Toutefois, la construction ou reconstruction d'abris de survie sur le territoire n'est pas achevée au terme des six ans du précédent contrat de projets Etat/Pays 2008-2014. Pour le poursuivre, il aurait fallu accepter que la moitié des crédits réservés aux communes dans le nouveau contrat de projets Etat/Pays/communes servent à ce programme de construction des abris de survie. "Il faudra trouver de nouvelles sources de financement" a admis le président Edouard Fritch. Le haut commissaire Lionel Beffre n'a pas dit autre chose, "la construction des abris de survie est importante, certes, mais on ne peut pas consacrer 50% de crédits pour des communes qui ne représentent que 10% de la population. Il faut trouver de nouveaux financements". L'une des pistes est celle du programme Rescue développé par l'Agence française de développement.
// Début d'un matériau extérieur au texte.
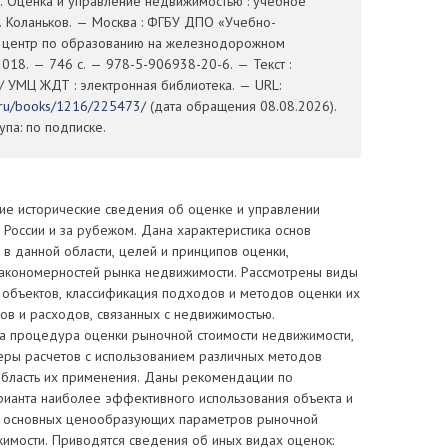
В. Оценка и управление недвижимостью : учебное
В. Коланьков. — Москва : ФГБУ ДПО «Учебно-
 центр по образованию на железнодорожном
2018. — 746 с. — 978-5-906938-20-6. — Текст :
/ УМЦ ЖДТ : электронная библиотека. — URL:
t.ru/books/1216/225473/
(дата обращения 08.08.2026).
па: по подписке.
ие исторические сведения об оценке и управлении
России и за рубежом. Дана характеристика основ
 в данной области, целей и принципов оценки,
закономерностей рынка недвижимости. Рассмотрены виды
 объектов, классификация подходов и методов оценки их
ов и расходов, связанных с недвижимостью.
а процедура оценки рыночной стоимости недвижимости,
ры расчетов с использованием различных методов
 область их применения. Даны рекомендации по
ианта наиболее эффективного использования объекта и
 основных ценообразующих параметров рыночной
жимости. Приводятся сведения об иных видах оценок:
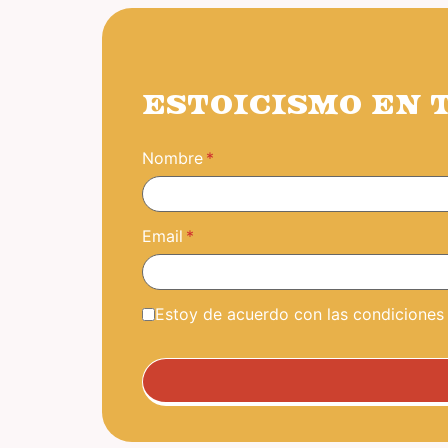
ESTOICISMO EN 
Nombre
Email
Estoy de acuerdo con las condiciones y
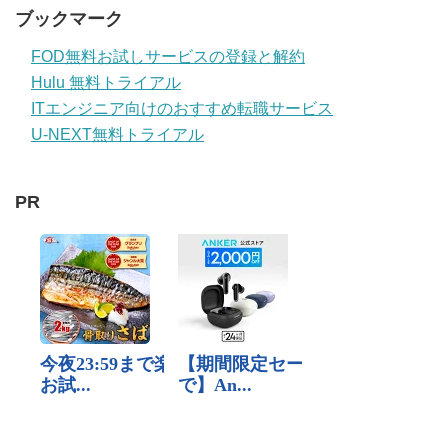
ブックマーク
FOD無料お試しサービスの登録と解約
Hulu 無料トライアル
ITエンジニア向けのおすすめ転職サービス
U-NEXT無料トライアル
PR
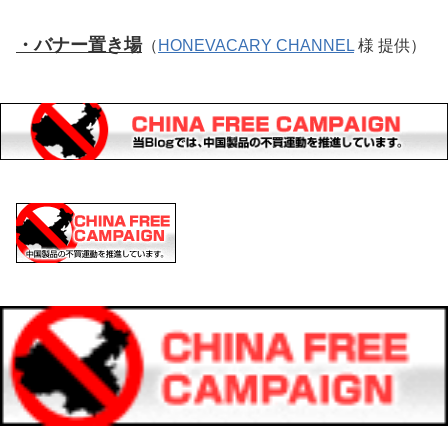
・バナー置き場
（
HONEVACARY CHANNEL
様 提供）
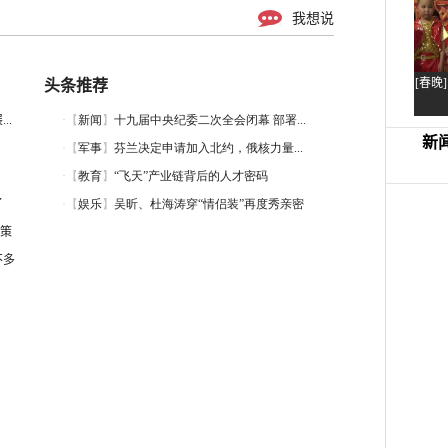
我想说
头条推荐
..
了
策
不多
Dans son discours à Nouméa, le 19 novembre dernier devant la Communauté du Pacifique Sud (CPS), le président de la République François Hollande annonçait que le programme Rescue mobilise 11 millions d'euros (1,3 milliard de Fcfp) pour "la coopération régionale en vue de la restauration des services écosystémiques et d'adaptation au changement climatique". Avec cette somme on est loin toutefois des 6 milliards de Fcfp nécessaires pour les seules opérations à réaliser en Polynésie française.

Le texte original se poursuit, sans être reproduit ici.